In seguito il G. non ricoprì alcuna altra carica di governo; continuò a risiedere a Genova fino alla morte e provvide a sottoscrivere azioni nel Banco di S. Giorgio (3000 "luoghi") e per la costruzione di un ponte sul Polcevera, nonché per fidecommissi a favore di vari nipoti. Il ponte, costato poi 20.000 lire, fu costruito a 12 arcate, secondo il volere del G., nel punto in cui il figlio Francesco aveva trovato la morte qualche anno prima, mentre cercava di guadare il fiume in piena con carrozza e bagagli: così ricordava la lapide fatta collocare nel 1552 dal G., che fece costruire sul ponte anche una cappelletta alla Madonna, con lo stemma proprio e quello della moglie.
Il G. morì a Genova il 3 febbr. 1555 e volle essere deposto nella cappella sepolcrale dei genitori nella chiesa benedettina di S. Benigno, che aveva fatto restaurare per sé e per la moglie.
Quest'ultima, tuttavia, cui il G. aveva affidato il controllo sugli esecutori del suo complesso testamento, preferì poi essere sepolta nella chiesa di S. Maria di Coronata, da lei ampiamente beneficata. Quanto al testamento e alla sfortunata discendenza del G., l'eredità (o almeno i 3000 luoghi del Banco di S. Giorgio) fu spartita tra il nipote Michelangelo, figlio del fratello del G., Paolo, e i figli e discendenti, legittimi e naturali, del defunto figlio Francesco. Michelangelo sposò una Doria, Pellegrina di Giorgio, ed ebbe come figli un Benedetto, primo ammesso alla rendita testamentaria, e un legittimato Giovan Paolo, dalla burrascosa discendenza, con fratricidi e assassinî. Il figlio del G., Francesco, aveva lasciato quattro figli: Benedetto (poi sposo a Caterina Valdettaro, senza prole), Clemenza, Annibale e Giovan Andrea; gli ultimi due furono legittimati e con prole a loro volta legittimata e ascritta alla nobiltà, nonostante unioni con donne non nobili.

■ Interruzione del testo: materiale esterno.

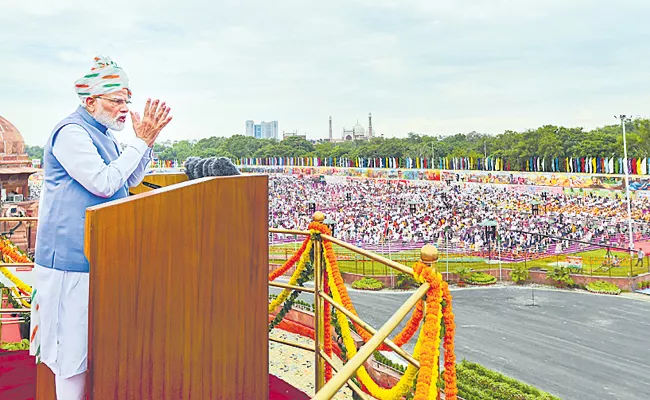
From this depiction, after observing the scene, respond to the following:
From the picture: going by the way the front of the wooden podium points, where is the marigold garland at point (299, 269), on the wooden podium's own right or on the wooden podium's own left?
on the wooden podium's own left

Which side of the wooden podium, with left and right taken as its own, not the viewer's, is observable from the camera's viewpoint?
right

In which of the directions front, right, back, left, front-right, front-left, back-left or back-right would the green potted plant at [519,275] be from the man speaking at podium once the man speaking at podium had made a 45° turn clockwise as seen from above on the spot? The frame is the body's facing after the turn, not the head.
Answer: left

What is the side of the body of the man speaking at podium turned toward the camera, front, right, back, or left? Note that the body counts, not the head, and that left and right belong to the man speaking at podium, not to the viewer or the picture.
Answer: right

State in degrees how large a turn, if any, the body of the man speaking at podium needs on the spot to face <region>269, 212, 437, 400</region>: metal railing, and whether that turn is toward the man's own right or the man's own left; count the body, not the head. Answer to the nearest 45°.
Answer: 0° — they already face it

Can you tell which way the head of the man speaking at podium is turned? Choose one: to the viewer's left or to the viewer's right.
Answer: to the viewer's right

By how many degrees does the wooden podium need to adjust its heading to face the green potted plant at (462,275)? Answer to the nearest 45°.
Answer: approximately 45° to its left

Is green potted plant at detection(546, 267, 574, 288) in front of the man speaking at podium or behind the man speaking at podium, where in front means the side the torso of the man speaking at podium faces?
in front

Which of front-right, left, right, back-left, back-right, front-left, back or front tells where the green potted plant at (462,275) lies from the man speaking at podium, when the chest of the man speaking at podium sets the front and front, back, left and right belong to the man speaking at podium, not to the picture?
front-left

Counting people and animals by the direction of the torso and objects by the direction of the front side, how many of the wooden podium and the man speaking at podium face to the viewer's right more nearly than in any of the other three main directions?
2

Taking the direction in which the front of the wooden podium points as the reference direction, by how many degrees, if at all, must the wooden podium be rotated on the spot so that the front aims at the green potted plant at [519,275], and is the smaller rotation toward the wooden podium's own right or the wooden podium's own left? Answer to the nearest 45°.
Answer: approximately 45° to the wooden podium's own left

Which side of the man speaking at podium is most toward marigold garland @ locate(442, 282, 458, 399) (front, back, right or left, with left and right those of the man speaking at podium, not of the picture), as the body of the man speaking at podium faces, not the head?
front

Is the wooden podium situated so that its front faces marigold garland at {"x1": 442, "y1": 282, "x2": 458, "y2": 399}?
yes

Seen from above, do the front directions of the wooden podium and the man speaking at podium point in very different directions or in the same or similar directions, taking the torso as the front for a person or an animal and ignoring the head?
same or similar directions
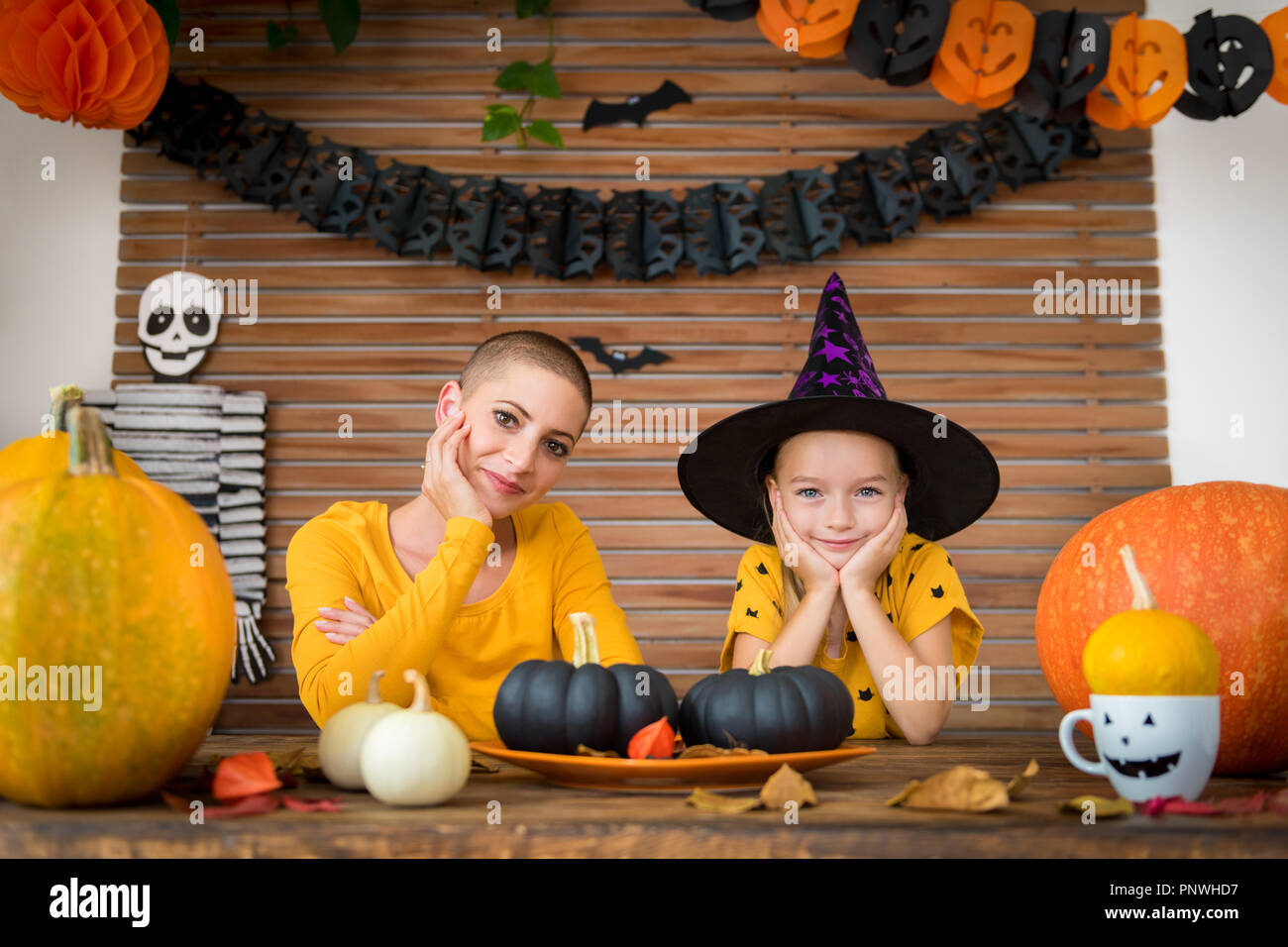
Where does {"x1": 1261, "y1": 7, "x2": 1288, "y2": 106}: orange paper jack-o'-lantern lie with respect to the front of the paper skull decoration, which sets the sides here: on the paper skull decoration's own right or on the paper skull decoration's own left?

Fonti e Bibl.: Arch. di Stato di Genova, Manoscritti, 491, c. 146; 494, c. 115; G. Bonfadio, Annali di Genova, Brescia 1759, pp. 384 s.; F. Casoni, Annali della Repubblica di Genova, II, Genova 1800, pp. 186, 218, 221; M.G. Canale, Storia della Repubblica di Genova, Genova 1874, p. 237; Documenti hispano-genovesi dell'Archivio di Simancas, in Atti della Soc. ligure di storia patria, VIII (1868), 1, p. 32; F. Donaver, Storia della Repubblica di Genova, II, Genova 1913, p. 204; L.M. Levati, Dogi biennali, I, Genova 1930, pp. 53-57 (con bibl.); G. Guelfi Camajani, Il Liber nobilitatis Genuensis, Genova 1965, p. 227; C. Costantini, La Repubblica di Genova nell'età moderna, Torino 1978, p. 41.